**HOW TO COMPLETE THIS TASK**
The answer is to be an exact copy of the lines below running from the line with "63: (808, 367, 0.26)" down to the line with "22: (669, 357, 0.36)", both ends included, and nothing more.

*** EXCERPTED RECORDS Section Begins ***

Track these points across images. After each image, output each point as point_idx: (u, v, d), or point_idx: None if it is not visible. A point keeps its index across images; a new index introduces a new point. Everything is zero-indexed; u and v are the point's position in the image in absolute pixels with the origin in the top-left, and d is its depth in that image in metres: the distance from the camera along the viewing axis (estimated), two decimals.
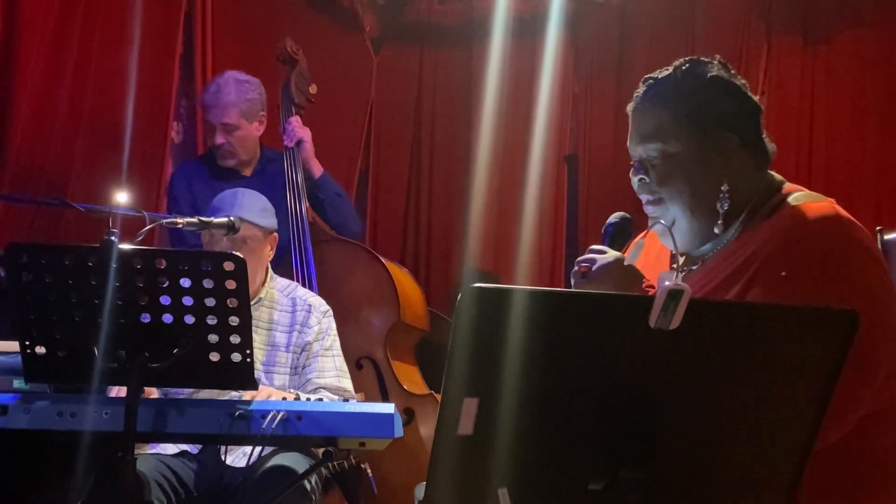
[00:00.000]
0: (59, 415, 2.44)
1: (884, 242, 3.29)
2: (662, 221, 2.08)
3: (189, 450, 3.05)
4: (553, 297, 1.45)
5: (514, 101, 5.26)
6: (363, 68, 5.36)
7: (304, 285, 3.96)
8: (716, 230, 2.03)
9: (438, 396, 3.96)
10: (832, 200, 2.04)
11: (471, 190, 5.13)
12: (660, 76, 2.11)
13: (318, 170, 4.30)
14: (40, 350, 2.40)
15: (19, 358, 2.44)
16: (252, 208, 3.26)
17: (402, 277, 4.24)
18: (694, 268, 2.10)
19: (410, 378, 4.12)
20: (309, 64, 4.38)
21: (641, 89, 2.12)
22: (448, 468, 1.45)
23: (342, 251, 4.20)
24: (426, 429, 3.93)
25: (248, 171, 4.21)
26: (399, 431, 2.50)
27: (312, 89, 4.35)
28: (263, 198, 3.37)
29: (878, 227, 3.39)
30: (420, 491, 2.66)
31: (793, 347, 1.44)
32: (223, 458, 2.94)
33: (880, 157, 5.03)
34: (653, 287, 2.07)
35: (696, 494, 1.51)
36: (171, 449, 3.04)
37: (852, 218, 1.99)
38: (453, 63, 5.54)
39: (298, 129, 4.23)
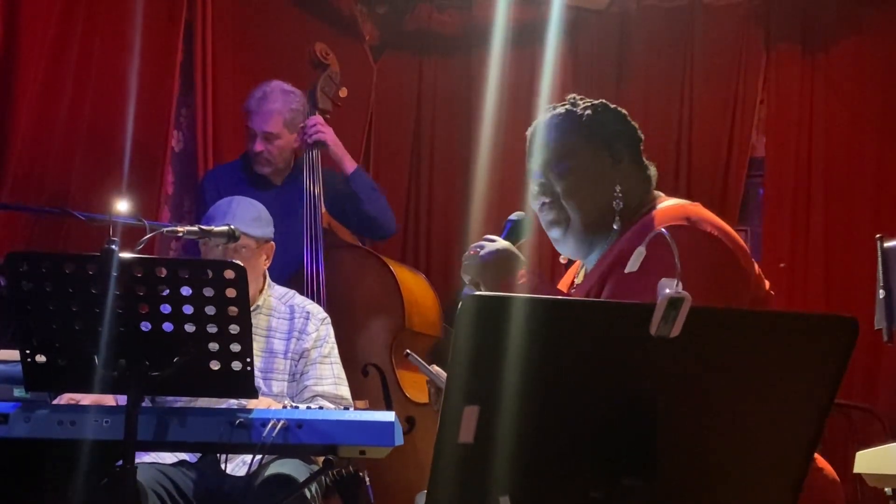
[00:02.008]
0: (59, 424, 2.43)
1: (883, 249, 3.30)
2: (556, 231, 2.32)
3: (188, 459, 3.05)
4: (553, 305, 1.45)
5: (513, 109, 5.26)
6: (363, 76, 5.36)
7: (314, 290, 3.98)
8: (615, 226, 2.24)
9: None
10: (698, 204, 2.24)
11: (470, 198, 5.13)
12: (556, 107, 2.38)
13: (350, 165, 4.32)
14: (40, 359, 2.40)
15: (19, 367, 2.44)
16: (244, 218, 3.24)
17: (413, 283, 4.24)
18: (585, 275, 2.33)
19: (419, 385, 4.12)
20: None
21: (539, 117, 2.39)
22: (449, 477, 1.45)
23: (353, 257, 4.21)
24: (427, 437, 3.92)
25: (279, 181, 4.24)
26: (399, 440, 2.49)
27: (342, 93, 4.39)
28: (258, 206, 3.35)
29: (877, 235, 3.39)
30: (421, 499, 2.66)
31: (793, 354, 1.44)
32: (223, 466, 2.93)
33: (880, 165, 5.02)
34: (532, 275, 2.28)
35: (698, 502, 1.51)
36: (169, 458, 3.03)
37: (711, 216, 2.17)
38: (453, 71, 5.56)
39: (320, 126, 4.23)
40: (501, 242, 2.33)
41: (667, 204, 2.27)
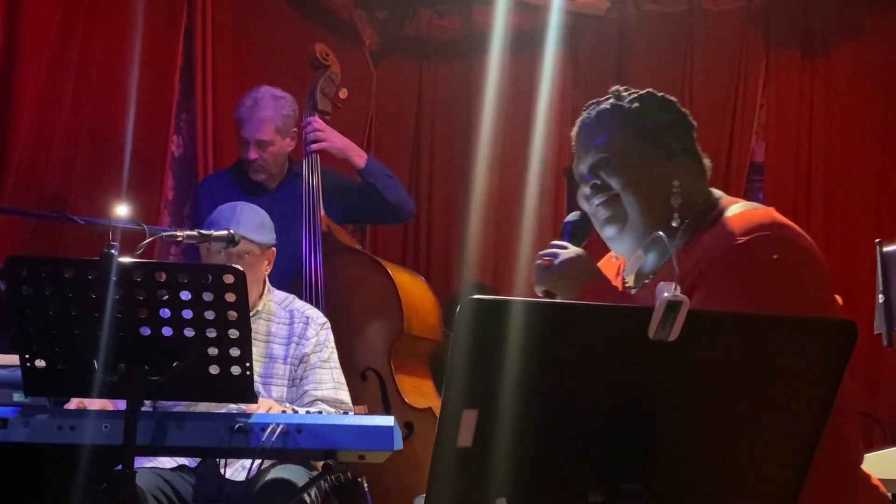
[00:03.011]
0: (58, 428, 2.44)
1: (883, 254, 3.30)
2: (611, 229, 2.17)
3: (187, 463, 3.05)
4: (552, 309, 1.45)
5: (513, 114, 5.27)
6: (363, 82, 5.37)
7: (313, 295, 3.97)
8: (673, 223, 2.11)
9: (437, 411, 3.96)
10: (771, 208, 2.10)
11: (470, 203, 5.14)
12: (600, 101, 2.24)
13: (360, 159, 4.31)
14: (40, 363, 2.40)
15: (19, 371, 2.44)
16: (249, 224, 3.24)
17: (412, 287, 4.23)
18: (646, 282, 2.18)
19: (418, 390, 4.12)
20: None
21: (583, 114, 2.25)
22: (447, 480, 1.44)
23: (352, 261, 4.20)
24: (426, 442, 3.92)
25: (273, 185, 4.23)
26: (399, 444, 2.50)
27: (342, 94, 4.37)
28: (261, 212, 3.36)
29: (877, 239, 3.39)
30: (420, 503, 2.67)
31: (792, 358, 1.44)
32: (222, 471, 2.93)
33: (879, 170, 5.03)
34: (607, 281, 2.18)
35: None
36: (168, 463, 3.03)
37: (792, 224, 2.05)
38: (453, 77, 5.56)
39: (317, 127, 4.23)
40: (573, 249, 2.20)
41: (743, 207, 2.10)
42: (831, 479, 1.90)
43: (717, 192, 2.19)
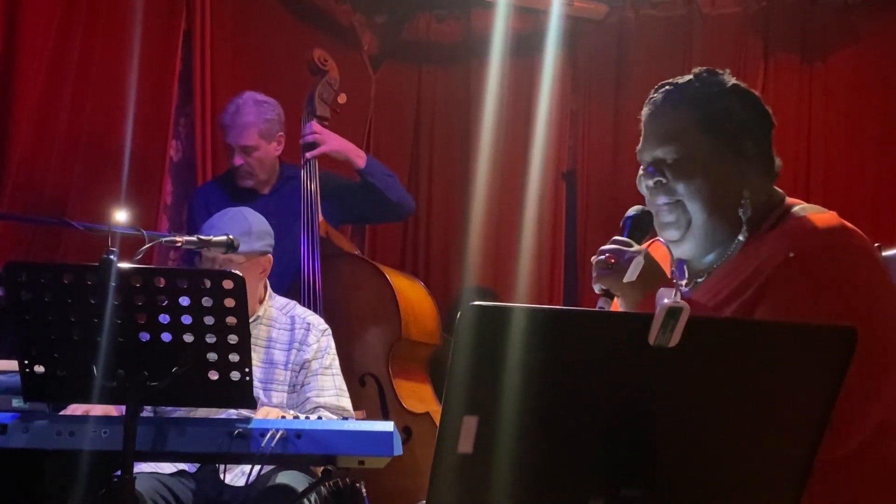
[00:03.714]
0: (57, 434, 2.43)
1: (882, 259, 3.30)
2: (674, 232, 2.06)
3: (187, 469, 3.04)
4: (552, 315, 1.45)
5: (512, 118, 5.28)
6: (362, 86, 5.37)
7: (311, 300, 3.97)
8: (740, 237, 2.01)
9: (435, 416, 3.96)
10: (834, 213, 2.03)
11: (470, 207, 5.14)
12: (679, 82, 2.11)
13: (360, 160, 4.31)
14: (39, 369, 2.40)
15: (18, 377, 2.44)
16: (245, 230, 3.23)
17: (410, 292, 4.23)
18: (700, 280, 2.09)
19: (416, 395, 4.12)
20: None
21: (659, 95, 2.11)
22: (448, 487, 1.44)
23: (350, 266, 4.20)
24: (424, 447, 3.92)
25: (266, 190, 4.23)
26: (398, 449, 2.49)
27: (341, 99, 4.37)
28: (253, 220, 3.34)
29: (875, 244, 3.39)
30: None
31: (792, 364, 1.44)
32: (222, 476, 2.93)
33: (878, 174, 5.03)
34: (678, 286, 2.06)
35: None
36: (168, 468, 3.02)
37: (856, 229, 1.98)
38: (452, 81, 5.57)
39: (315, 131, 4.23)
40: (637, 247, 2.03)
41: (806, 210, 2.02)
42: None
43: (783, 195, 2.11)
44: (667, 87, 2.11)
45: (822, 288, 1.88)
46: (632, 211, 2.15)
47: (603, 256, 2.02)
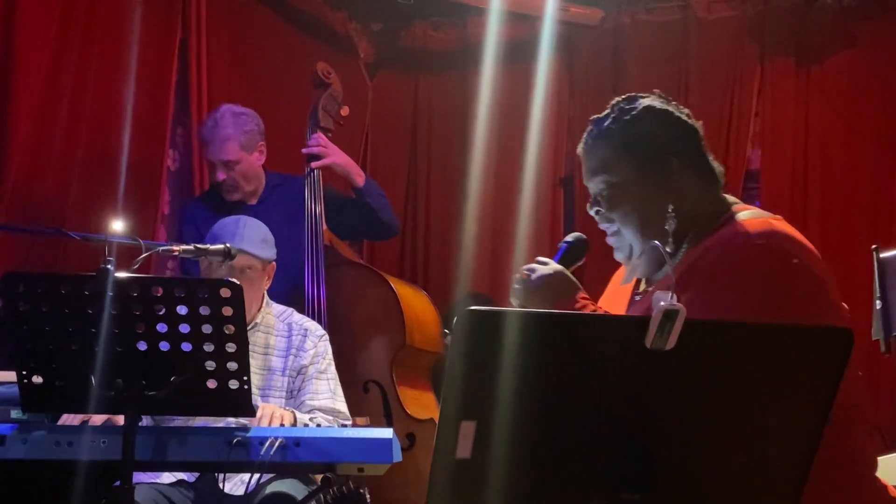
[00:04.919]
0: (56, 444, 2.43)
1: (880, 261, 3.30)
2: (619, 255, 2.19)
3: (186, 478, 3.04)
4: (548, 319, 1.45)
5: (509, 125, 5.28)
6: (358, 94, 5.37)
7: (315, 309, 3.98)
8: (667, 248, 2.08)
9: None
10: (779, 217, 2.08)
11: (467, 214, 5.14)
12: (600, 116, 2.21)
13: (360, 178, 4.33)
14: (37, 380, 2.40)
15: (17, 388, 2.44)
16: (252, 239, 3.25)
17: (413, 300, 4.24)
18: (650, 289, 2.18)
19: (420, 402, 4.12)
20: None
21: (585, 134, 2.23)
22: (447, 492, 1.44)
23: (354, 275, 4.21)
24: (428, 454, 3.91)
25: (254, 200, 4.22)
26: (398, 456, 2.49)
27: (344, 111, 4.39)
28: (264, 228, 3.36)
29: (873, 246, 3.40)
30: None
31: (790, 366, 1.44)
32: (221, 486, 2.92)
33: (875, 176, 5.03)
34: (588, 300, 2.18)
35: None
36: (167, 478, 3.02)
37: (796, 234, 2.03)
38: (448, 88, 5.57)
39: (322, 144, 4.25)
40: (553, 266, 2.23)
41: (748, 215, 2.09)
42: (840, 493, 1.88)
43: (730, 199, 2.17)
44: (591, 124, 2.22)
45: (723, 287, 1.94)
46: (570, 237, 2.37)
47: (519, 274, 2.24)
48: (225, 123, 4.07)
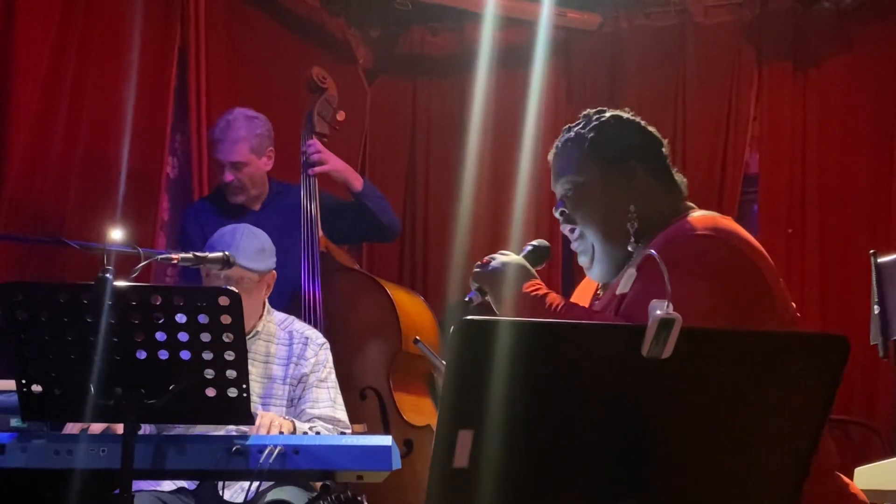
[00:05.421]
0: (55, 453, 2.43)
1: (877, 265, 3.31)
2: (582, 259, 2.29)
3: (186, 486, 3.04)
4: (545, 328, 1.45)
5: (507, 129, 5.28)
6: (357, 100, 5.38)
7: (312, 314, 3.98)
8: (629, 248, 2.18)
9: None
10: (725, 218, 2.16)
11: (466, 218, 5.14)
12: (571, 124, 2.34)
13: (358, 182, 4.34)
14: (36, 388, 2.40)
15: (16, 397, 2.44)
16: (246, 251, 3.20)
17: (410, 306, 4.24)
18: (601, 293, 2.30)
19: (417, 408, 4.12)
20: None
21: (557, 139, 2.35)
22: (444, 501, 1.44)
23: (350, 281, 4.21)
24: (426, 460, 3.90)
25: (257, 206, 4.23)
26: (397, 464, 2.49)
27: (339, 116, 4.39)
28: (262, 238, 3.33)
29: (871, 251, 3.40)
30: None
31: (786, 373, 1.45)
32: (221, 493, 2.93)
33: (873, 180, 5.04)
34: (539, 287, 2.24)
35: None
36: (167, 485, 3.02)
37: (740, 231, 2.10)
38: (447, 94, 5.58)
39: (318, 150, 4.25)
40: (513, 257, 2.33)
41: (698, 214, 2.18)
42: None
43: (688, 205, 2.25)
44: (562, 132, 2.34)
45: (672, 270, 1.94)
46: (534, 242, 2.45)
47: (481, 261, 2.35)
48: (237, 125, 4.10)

*** EXCERPTED RECORDS Section Ends ***
*** EXCERPTED RECORDS Section Begins ***

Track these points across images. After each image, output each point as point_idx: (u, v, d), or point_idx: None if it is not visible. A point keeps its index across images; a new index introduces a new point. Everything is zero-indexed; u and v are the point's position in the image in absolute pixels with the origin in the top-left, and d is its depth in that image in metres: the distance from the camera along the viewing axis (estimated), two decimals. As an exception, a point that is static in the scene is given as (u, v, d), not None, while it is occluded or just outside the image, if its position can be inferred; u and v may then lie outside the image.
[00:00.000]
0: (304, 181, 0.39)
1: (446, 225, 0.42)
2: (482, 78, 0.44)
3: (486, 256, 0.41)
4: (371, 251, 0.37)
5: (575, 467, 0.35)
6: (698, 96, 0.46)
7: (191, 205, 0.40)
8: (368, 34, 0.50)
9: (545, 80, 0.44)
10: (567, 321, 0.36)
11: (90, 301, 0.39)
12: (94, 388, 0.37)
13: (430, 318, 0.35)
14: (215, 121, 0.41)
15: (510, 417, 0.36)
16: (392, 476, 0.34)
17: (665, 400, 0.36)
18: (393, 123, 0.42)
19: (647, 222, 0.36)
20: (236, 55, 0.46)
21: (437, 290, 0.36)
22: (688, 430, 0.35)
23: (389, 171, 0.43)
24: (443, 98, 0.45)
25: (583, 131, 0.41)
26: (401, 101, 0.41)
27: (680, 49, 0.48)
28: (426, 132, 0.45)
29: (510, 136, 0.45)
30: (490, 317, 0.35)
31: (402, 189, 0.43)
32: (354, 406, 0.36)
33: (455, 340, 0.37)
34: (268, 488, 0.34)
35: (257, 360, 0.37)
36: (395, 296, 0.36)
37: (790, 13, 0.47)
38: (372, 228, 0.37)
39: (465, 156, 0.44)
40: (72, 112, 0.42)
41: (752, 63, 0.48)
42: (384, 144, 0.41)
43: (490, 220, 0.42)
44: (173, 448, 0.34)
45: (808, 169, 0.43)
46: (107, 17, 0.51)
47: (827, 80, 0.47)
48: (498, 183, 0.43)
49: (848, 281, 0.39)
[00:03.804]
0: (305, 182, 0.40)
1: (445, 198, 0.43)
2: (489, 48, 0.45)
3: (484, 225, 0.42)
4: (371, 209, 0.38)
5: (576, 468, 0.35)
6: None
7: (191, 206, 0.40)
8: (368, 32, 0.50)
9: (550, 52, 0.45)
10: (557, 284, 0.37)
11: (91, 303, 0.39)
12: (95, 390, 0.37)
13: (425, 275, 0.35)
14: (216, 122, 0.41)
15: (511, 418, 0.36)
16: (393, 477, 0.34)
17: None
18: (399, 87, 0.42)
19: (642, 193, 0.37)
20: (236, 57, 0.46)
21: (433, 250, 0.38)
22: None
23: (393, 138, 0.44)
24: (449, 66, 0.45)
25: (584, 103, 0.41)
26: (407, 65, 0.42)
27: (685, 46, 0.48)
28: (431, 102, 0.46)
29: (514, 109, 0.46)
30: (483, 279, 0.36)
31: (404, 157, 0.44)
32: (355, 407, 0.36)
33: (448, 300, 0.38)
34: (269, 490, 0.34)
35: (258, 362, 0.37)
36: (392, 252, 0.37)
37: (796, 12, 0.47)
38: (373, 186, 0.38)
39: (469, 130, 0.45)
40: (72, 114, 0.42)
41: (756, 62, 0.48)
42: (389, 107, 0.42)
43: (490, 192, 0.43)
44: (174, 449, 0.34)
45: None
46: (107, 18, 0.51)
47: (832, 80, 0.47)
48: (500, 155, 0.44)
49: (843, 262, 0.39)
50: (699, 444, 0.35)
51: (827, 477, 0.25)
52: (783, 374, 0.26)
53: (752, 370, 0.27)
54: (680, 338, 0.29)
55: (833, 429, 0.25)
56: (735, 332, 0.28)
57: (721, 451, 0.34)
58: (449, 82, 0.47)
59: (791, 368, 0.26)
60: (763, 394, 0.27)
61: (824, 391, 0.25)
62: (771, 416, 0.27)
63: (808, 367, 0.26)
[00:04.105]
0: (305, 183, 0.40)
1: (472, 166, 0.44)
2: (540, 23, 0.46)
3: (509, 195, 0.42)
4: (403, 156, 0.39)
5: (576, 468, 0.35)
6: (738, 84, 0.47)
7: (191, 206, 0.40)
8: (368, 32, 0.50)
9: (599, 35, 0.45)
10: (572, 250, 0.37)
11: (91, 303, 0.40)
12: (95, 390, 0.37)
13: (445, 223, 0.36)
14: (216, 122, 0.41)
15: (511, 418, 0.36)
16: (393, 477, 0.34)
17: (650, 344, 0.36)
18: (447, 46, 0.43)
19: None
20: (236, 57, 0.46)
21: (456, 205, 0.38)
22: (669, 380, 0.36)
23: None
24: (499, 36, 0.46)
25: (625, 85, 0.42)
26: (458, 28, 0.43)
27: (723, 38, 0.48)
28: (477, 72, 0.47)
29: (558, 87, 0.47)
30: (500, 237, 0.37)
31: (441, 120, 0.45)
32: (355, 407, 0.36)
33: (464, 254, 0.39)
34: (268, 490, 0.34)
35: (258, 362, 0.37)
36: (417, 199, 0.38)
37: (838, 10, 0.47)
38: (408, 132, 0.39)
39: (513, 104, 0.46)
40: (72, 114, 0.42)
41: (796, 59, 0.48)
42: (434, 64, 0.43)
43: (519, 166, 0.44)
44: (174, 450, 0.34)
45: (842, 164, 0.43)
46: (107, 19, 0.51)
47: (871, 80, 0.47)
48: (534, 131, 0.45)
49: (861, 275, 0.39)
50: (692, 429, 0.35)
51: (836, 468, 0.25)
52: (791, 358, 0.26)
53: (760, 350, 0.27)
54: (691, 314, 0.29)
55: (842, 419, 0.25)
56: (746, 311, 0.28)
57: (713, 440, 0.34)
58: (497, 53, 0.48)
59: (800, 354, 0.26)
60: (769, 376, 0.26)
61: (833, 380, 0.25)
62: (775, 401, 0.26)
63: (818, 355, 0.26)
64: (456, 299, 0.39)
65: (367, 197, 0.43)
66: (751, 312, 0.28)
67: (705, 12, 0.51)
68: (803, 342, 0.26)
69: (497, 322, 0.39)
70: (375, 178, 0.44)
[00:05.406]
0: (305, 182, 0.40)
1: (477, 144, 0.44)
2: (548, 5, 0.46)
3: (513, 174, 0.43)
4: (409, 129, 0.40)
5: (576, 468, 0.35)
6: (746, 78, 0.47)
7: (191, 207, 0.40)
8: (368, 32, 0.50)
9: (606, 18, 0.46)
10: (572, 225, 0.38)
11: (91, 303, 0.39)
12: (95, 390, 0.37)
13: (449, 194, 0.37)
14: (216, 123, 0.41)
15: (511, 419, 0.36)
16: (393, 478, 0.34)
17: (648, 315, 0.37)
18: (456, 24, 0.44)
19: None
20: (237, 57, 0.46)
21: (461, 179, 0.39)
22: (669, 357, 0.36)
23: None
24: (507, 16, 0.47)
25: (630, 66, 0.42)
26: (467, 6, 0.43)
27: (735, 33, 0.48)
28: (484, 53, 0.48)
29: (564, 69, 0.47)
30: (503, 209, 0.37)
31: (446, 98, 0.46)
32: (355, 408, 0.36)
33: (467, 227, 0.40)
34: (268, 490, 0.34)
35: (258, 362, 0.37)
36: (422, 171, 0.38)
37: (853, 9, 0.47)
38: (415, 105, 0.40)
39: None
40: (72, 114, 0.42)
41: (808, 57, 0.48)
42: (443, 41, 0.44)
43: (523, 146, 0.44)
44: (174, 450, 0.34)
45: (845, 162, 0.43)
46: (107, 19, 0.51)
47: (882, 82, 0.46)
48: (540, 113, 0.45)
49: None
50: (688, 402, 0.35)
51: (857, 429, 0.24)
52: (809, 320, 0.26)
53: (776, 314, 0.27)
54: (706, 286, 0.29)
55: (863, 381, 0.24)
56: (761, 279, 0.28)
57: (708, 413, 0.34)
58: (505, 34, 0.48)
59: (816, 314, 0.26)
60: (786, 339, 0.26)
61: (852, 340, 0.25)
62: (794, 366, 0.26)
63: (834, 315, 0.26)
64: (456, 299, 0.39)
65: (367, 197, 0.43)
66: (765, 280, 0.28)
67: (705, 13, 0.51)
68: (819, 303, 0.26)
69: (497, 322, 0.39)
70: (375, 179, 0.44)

*** EXCERPTED RECORDS Section Ends ***

**ANSWER SECTION**
63: (808, 367, 0.26)
[00:04.105]
0: (305, 183, 0.40)
1: (472, 166, 0.44)
2: (540, 23, 0.46)
3: (509, 195, 0.42)
4: (403, 156, 0.39)
5: (576, 468, 0.35)
6: (738, 84, 0.47)
7: (191, 206, 0.40)
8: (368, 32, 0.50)
9: (599, 35, 0.45)
10: (572, 250, 0.37)
11: (91, 303, 0.40)
12: (95, 390, 0.37)
13: (445, 223, 0.36)
14: (216, 122, 0.41)
15: (511, 418, 0.36)
16: (393, 477, 0.34)
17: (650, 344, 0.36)
18: (447, 46, 0.43)
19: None
20: (236, 57, 0.46)
21: (456, 205, 0.38)
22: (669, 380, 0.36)
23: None
24: (499, 36, 0.46)
25: (625, 85, 0.42)
26: (458, 28, 0.43)
27: (723, 38, 0.48)
28: (477, 72, 0.47)
29: (558, 87, 0.47)
30: (500, 237, 0.37)
31: (441, 120, 0.45)
32: (355, 407, 0.36)
33: (464, 254, 0.39)
34: (268, 490, 0.34)
35: (258, 362, 0.37)
36: (417, 199, 0.38)
37: (838, 10, 0.47)
38: (408, 132, 0.39)
39: (513, 104, 0.46)
40: (72, 114, 0.42)
41: (796, 59, 0.48)
42: (434, 64, 0.43)
43: (519, 166, 0.44)
44: (174, 450, 0.34)
45: (842, 164, 0.43)
46: (107, 19, 0.51)
47: (871, 80, 0.47)
48: (534, 131, 0.45)
49: (861, 275, 0.39)
50: (692, 429, 0.35)
51: (836, 468, 0.25)
52: (791, 358, 0.26)
53: (760, 350, 0.27)
54: (691, 314, 0.29)
55: (842, 419, 0.25)
56: (746, 311, 0.28)
57: (713, 440, 0.34)
58: (497, 53, 0.48)
59: (800, 354, 0.26)
60: (769, 376, 0.26)
61: (833, 380, 0.25)
62: (775, 401, 0.26)
63: (818, 355, 0.26)
64: (456, 299, 0.39)
65: (367, 197, 0.43)
66: (751, 312, 0.28)
67: (705, 12, 0.51)
68: (803, 342, 0.26)
69: (497, 322, 0.39)
70: (375, 178, 0.44)
[00:05.406]
0: (305, 182, 0.40)
1: (477, 144, 0.44)
2: (548, 5, 0.46)
3: (513, 174, 0.43)
4: (409, 129, 0.40)
5: (576, 468, 0.35)
6: (746, 78, 0.47)
7: (191, 207, 0.40)
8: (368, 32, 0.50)
9: (606, 18, 0.46)
10: (572, 225, 0.38)
11: (91, 303, 0.39)
12: (95, 390, 0.37)
13: (449, 194, 0.37)
14: (216, 123, 0.41)
15: (511, 419, 0.36)
16: (393, 478, 0.34)
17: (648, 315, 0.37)
18: (456, 24, 0.44)
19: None
20: (237, 57, 0.46)
21: (461, 179, 0.39)
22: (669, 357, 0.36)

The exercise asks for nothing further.